### Exercise
Reproduce every one of the lines below without any changes, leaving the pictures out of your answer.

====== Data records

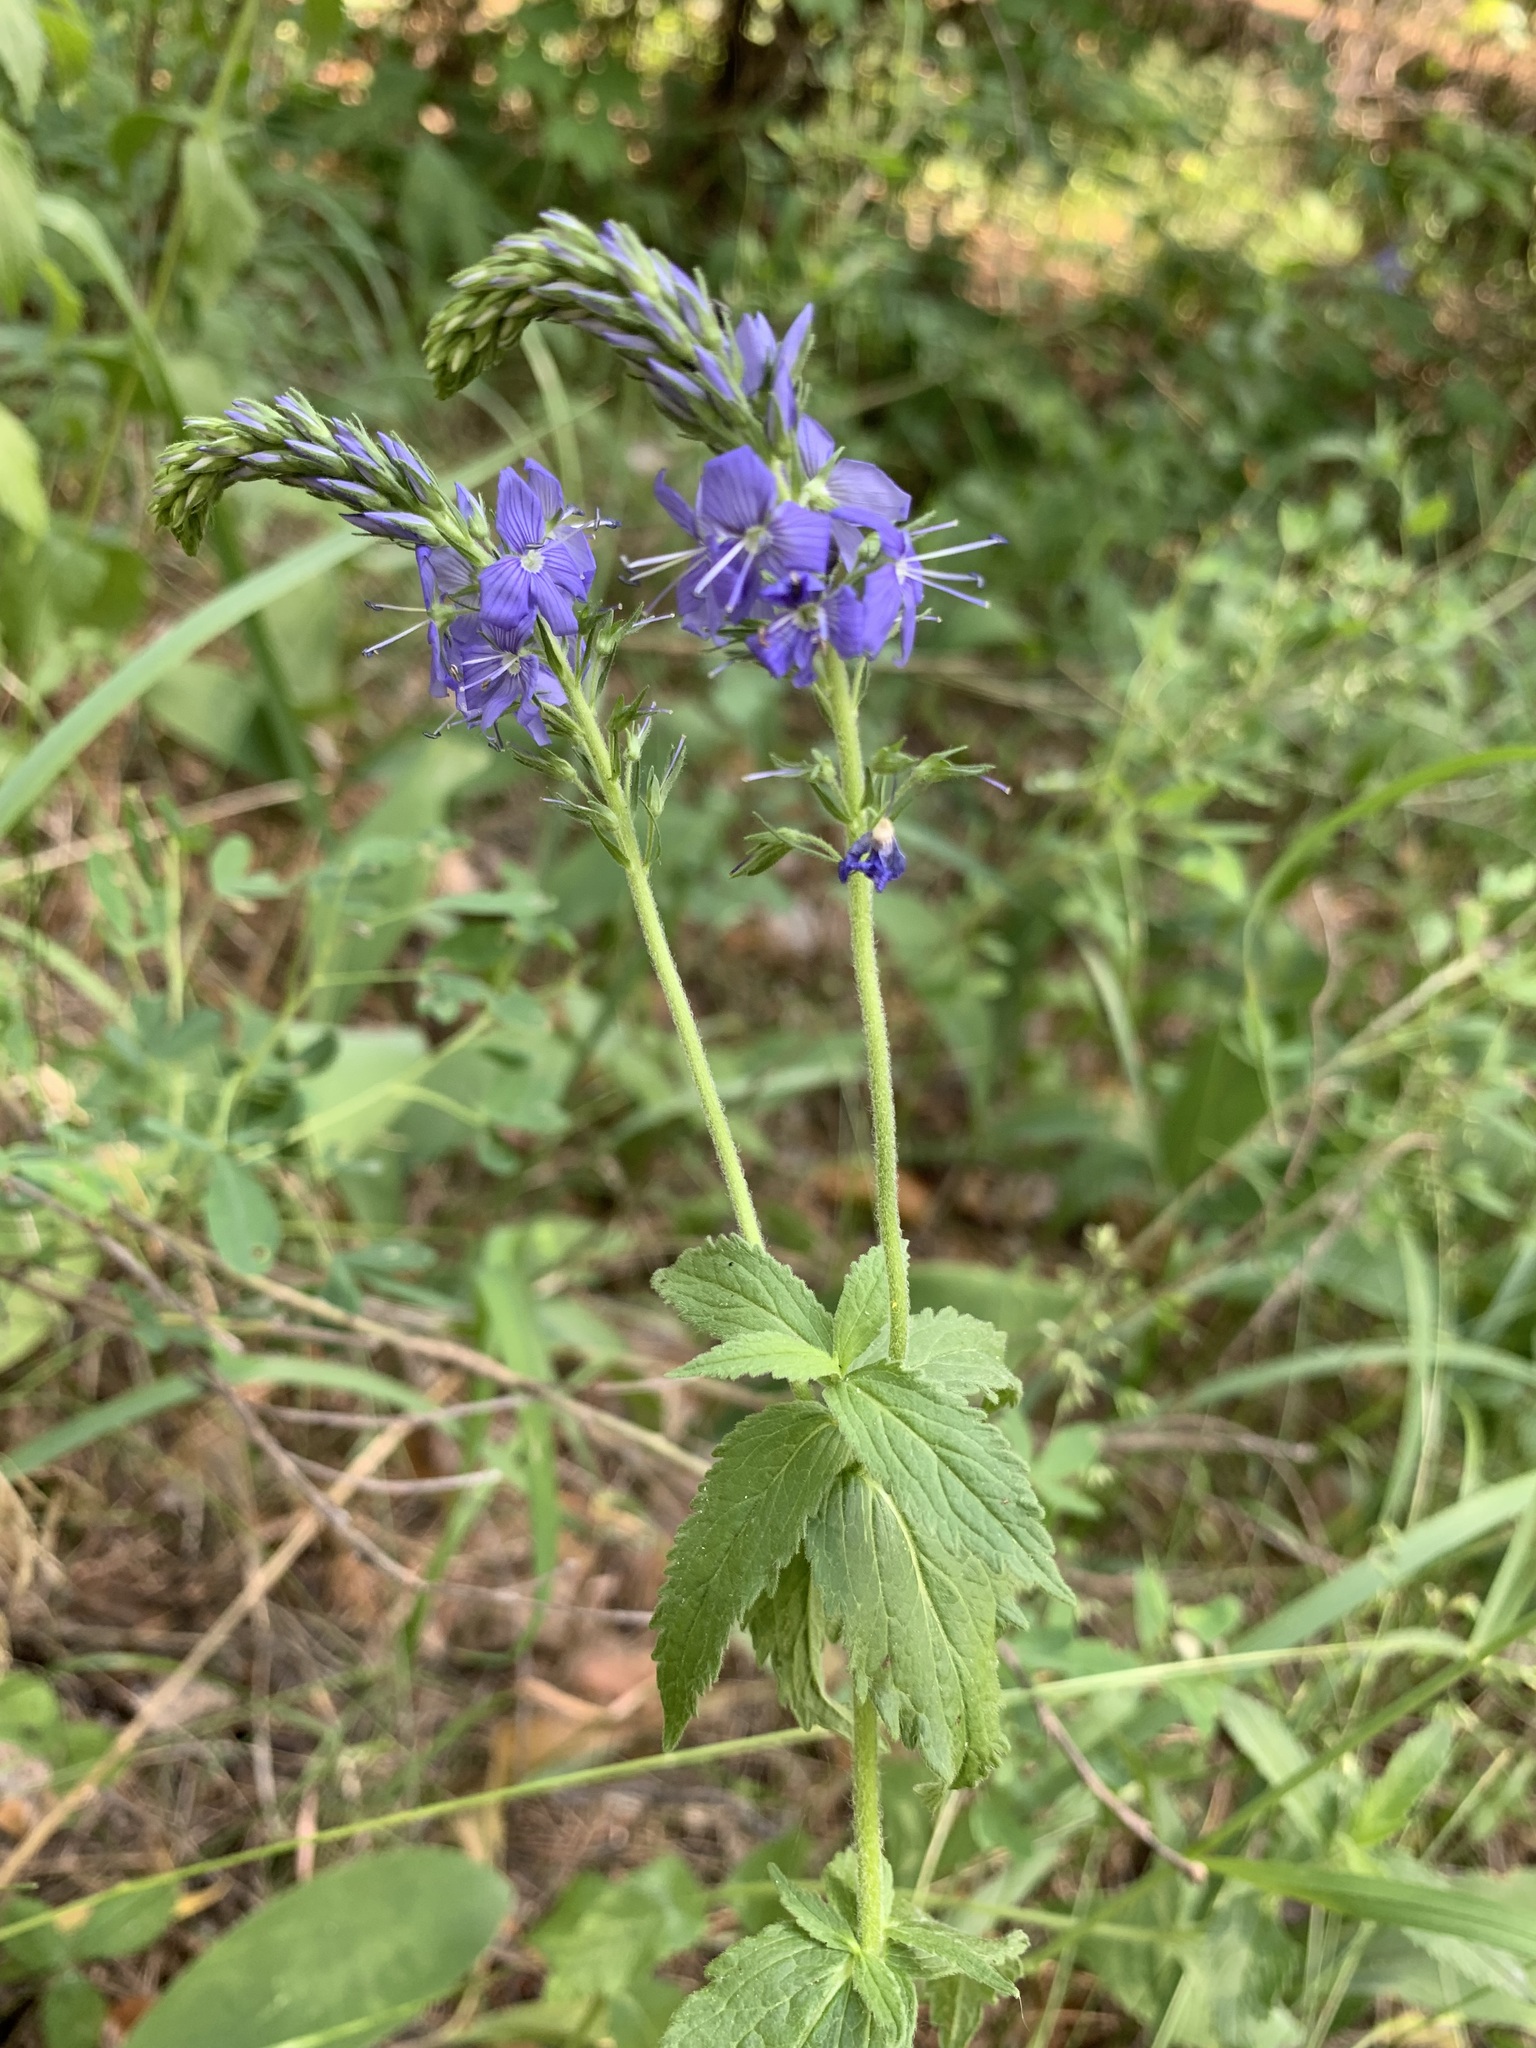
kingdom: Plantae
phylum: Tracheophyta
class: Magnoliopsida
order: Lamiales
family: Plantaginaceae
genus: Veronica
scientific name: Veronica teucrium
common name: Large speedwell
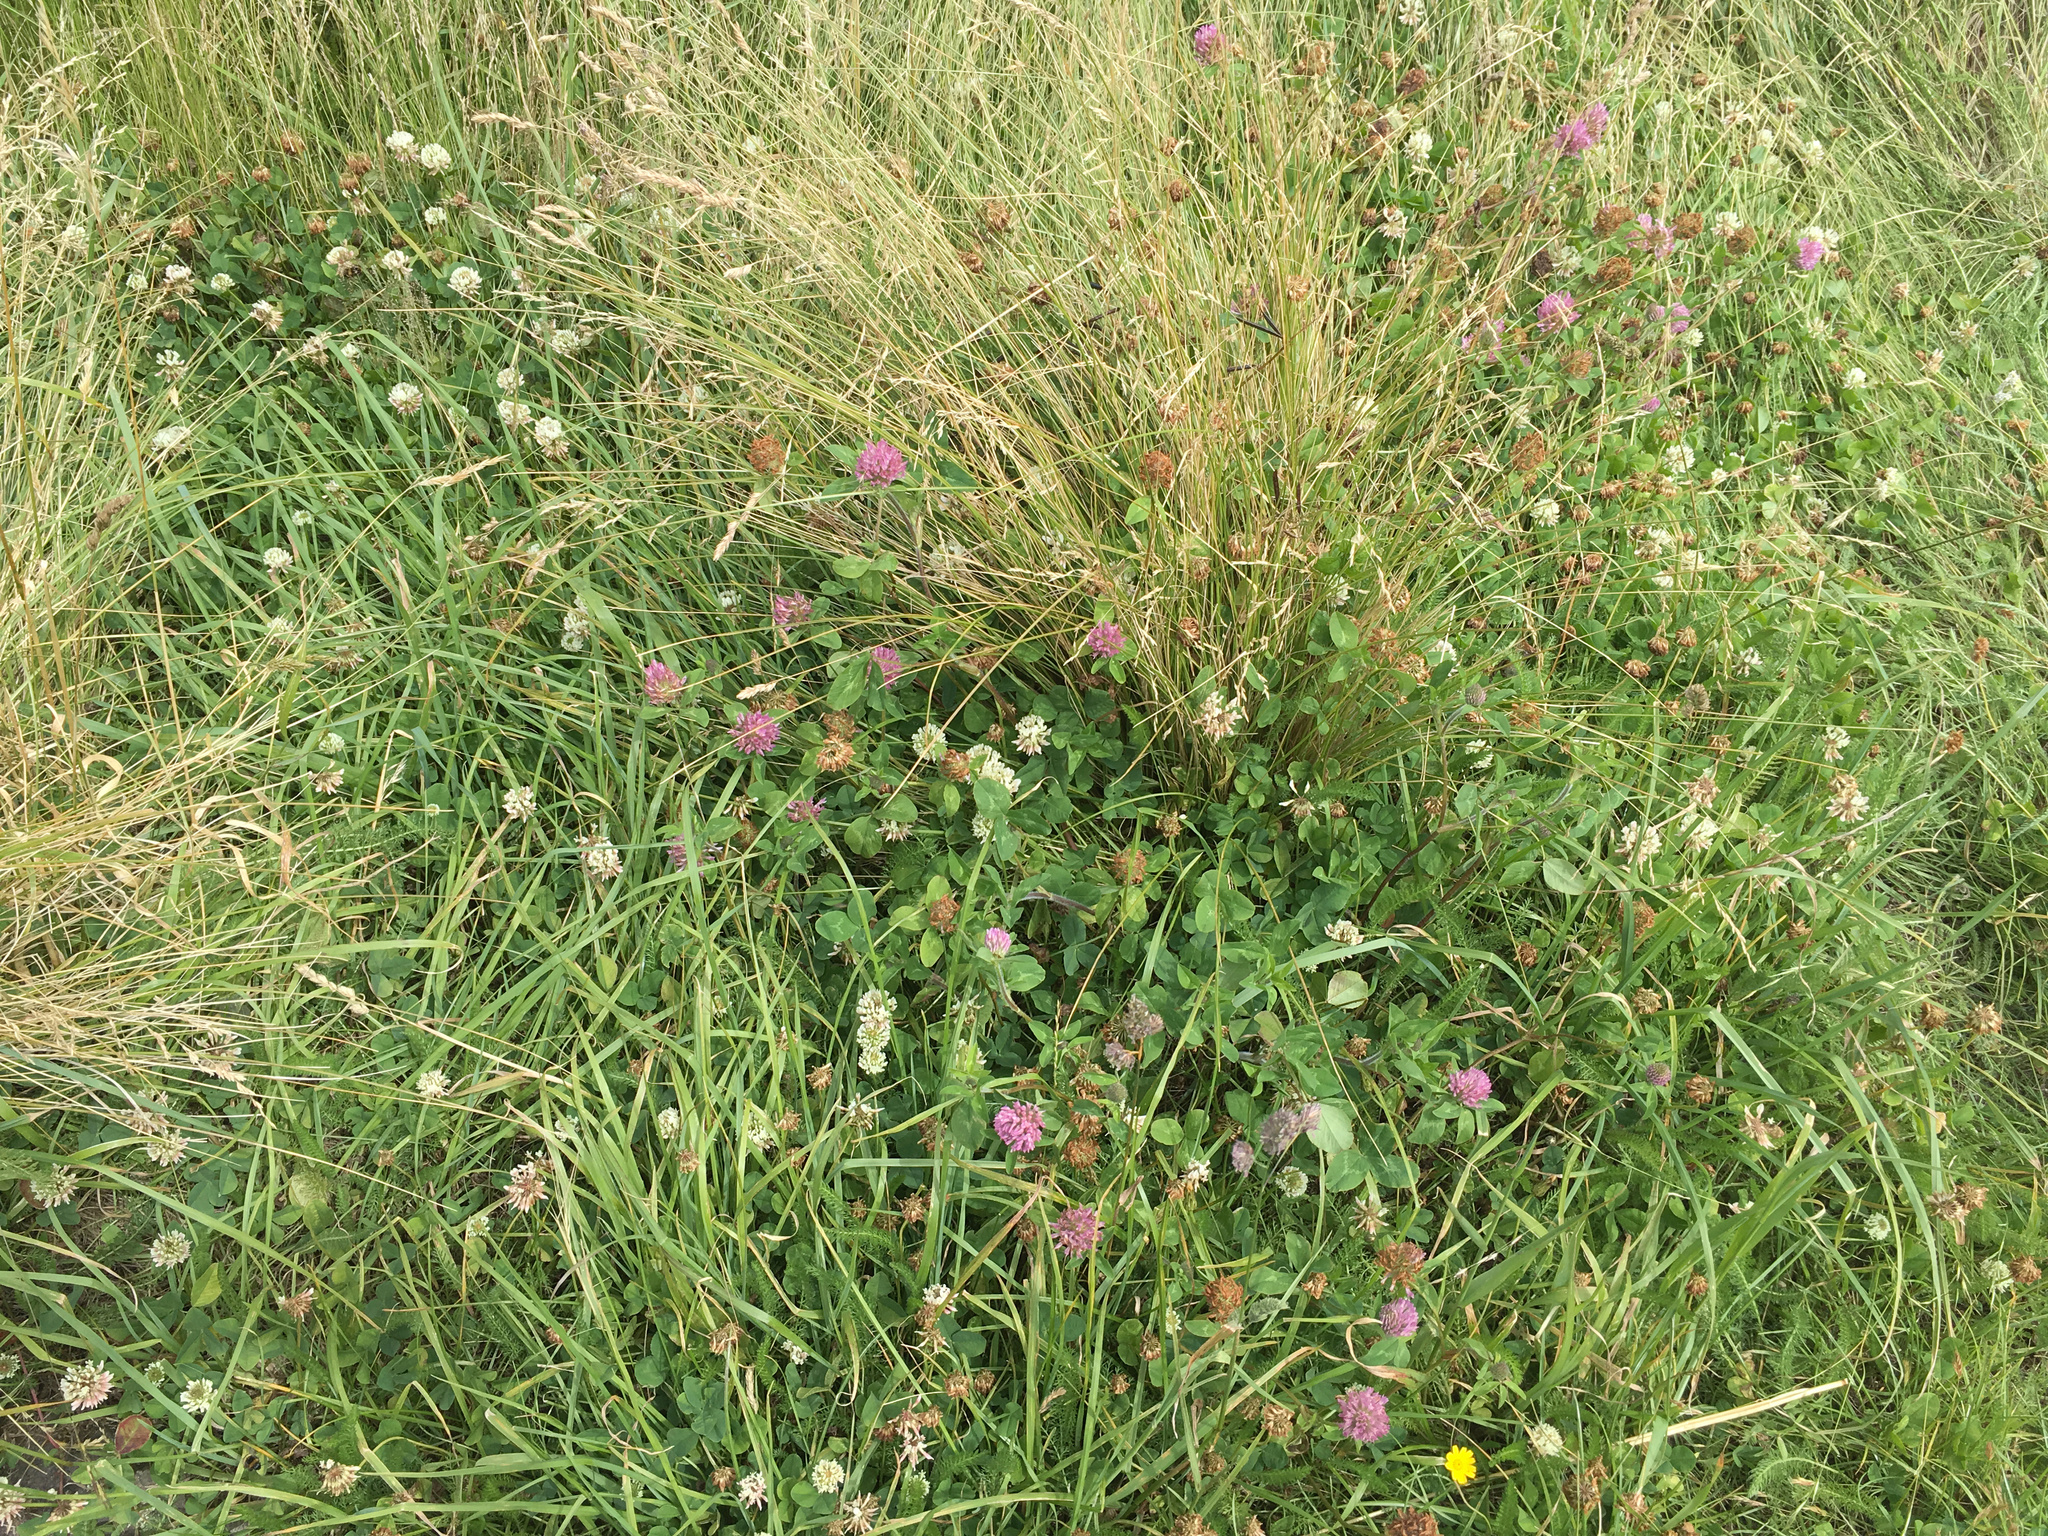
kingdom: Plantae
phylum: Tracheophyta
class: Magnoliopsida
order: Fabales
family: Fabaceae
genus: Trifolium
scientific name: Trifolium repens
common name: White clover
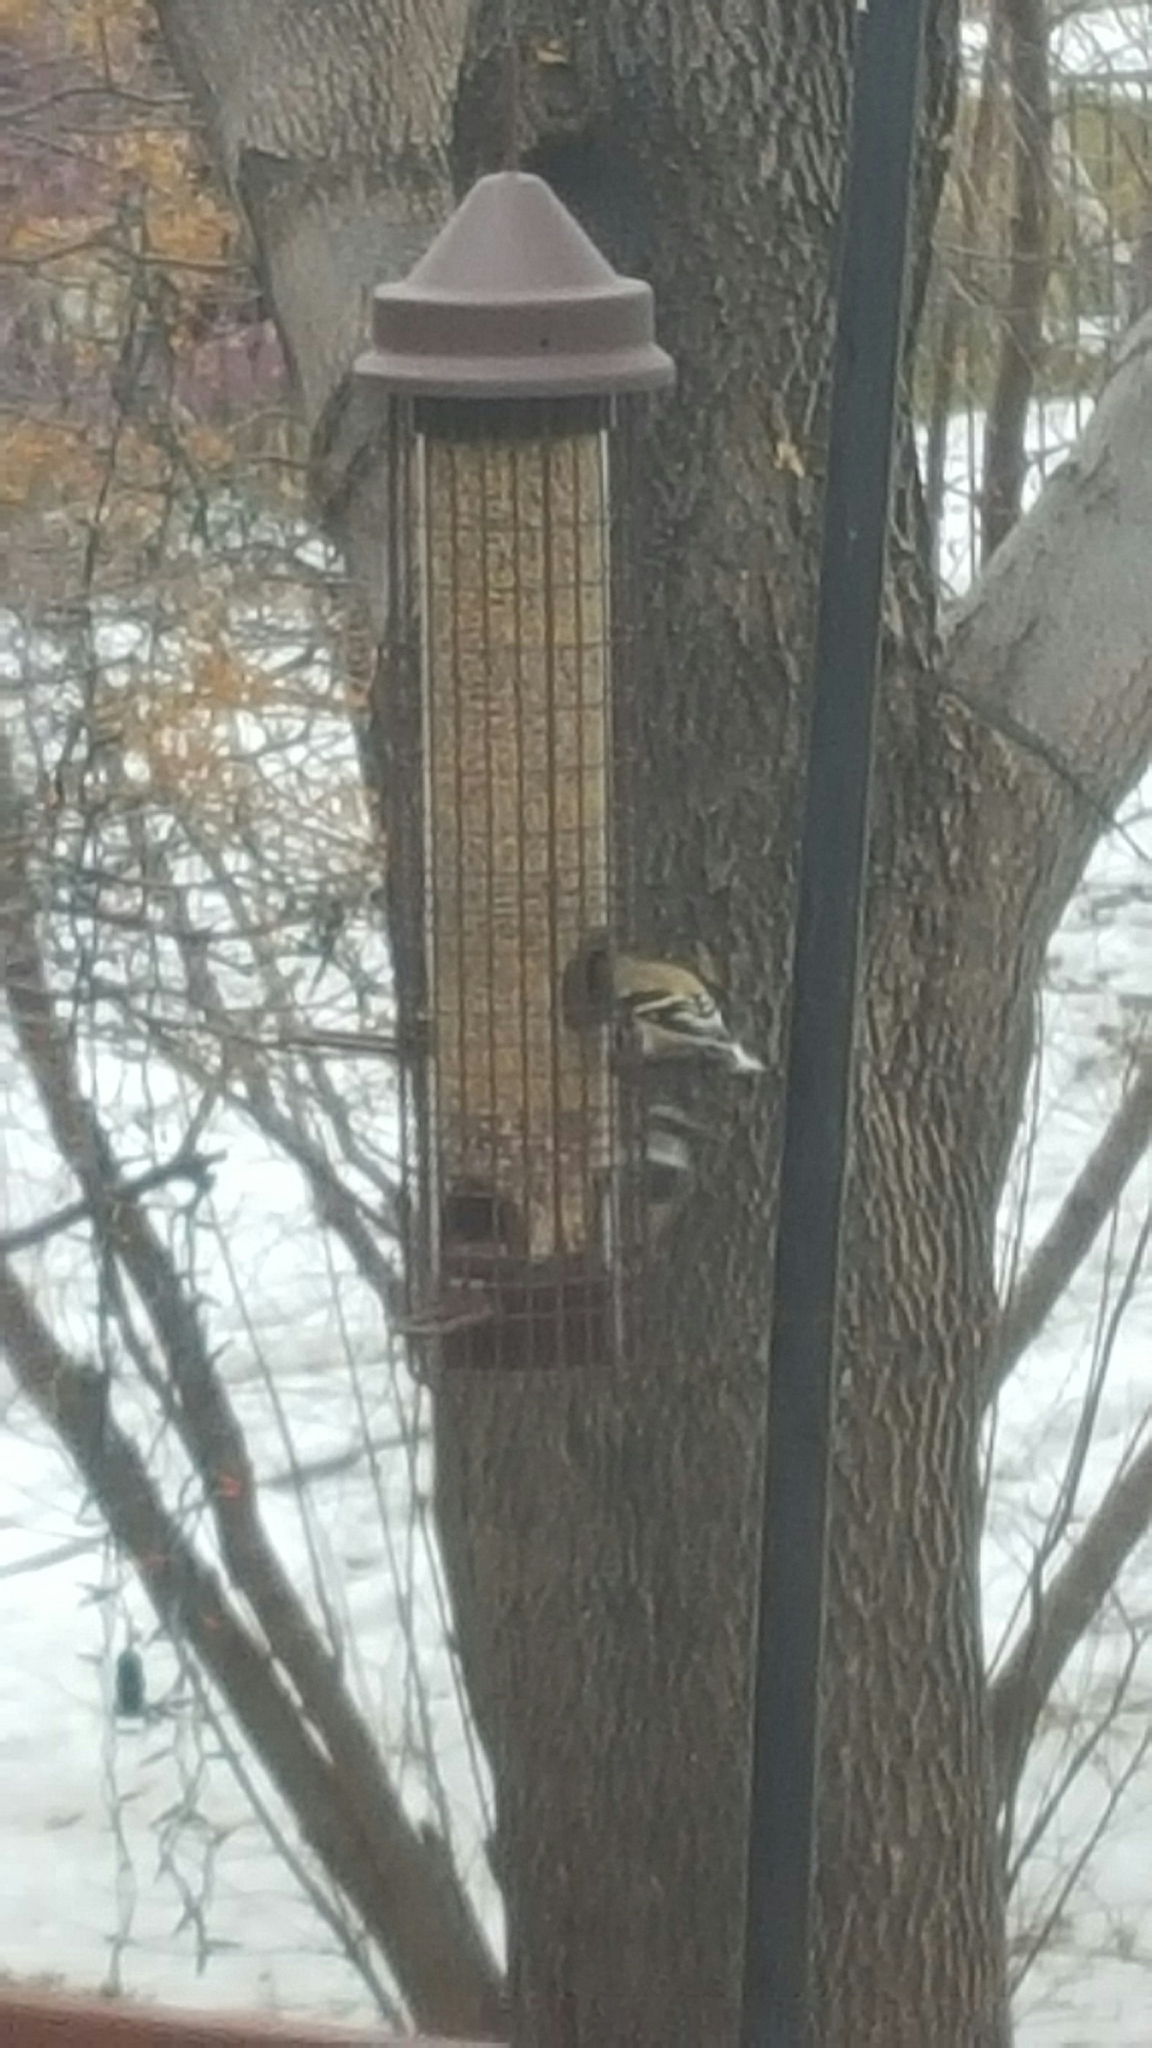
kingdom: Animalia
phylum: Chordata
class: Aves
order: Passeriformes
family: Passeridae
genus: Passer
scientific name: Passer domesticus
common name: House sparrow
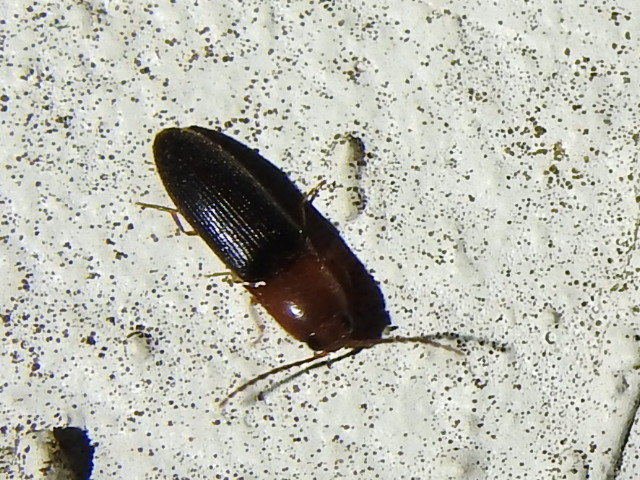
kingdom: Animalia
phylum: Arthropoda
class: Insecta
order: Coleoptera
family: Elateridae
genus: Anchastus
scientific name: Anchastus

============

### Full response
kingdom: Plantae
phylum: Tracheophyta
class: Magnoliopsida
order: Lamiales
family: Plantaginaceae
genus: Veronica
scientific name: Veronica teucrium
common name: Large speedwell
kingdom: Plantae
phylum: Tracheophyta
class: Magnoliopsida
order: Fabales
family: Fabaceae
genus: Trifolium
scientific name: Trifolium repens
common name: White clover
kingdom: Animalia
phylum: Chordata
class: Aves
order: Passeriformes
family: Passeridae
genus: Passer
scientific name: Passer domesticus
common name: House sparrow
kingdom: Animalia
phylum: Arthropoda
class: Insecta
order: Coleoptera
family: Elateridae
genus: Anchastus
scientific name: Anchastus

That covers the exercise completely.